ASSIGNMENT
Copy the data starting at its first line and ending at the line that contains "הותיות במהותן, עשויות", swapping "Relacionado" for "Ver también" and leaving everything else unchanged.

MATERIAL FOR THIS TASK

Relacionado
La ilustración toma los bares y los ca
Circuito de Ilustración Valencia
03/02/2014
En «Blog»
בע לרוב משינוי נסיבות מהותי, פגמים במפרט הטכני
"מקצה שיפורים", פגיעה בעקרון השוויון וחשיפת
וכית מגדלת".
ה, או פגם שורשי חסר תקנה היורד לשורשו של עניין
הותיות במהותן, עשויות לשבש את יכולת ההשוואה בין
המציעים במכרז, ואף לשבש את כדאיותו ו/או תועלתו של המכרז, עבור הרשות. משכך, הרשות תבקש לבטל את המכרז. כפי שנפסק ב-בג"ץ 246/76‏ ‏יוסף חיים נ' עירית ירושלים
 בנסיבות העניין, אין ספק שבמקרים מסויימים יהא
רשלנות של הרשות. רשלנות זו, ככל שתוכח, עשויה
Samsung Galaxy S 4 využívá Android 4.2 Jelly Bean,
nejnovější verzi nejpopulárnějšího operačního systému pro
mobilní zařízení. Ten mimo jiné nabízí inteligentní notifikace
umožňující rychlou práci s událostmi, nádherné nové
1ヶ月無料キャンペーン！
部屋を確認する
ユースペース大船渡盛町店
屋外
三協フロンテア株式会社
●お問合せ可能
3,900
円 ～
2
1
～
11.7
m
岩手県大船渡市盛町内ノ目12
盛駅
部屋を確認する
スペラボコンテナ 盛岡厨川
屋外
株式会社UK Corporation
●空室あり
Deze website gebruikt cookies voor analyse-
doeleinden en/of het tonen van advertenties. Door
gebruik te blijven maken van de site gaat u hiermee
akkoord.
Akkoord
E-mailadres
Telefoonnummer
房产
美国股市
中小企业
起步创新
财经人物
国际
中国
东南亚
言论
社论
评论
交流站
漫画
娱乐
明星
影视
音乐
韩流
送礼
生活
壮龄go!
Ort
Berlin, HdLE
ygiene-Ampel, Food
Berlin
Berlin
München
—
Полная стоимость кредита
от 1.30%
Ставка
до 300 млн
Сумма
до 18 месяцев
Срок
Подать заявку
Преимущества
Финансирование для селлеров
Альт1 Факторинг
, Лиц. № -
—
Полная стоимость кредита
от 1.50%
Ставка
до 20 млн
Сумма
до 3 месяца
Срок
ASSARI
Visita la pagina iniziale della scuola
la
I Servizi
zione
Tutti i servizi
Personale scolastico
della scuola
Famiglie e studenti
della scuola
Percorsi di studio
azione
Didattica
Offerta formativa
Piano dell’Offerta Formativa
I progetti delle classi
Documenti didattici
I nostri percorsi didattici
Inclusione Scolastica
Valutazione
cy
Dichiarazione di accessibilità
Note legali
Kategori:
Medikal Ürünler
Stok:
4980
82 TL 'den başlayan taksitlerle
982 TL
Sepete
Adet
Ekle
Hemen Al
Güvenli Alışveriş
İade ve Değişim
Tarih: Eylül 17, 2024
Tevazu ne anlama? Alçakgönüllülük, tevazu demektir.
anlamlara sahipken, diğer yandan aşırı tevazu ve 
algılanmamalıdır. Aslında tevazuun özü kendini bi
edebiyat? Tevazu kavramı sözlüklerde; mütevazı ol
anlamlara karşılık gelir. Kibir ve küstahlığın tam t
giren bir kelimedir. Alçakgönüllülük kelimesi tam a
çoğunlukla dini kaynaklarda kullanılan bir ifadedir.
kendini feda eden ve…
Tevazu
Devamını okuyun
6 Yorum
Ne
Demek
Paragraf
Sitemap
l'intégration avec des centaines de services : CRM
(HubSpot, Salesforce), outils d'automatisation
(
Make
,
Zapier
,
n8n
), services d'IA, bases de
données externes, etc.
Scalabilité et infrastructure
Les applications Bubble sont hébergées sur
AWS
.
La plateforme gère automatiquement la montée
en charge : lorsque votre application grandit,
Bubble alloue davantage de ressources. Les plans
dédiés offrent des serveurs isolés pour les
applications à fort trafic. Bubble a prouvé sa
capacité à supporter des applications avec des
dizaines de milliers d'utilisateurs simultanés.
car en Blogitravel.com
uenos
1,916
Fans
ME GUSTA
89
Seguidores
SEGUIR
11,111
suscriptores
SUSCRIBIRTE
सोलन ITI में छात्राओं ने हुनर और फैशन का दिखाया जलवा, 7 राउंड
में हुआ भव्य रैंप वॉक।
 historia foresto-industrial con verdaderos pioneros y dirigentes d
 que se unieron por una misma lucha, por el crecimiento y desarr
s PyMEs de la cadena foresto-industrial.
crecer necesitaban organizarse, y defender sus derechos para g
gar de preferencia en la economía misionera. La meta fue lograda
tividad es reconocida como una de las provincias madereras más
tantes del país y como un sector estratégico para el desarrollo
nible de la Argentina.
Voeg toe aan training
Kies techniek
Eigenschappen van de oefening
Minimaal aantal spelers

SOLUTION
Ver también
La ilustración toma los bares y los ca
Circuito de Ilustración Valencia
03/02/2014
En «Blog»
בע לרוב משינוי נסיבות מהותי, פגמים במפרט הטכני
"מקצה שיפורים", פגיעה בעקרון השוויון וחשיפת
וכית מגדלת".
ה, או פגם שורשי חסר תקנה היורד לשורשו של עניין
הותיות במהותן, עשויות לשבש את יכולת ההשוואה בין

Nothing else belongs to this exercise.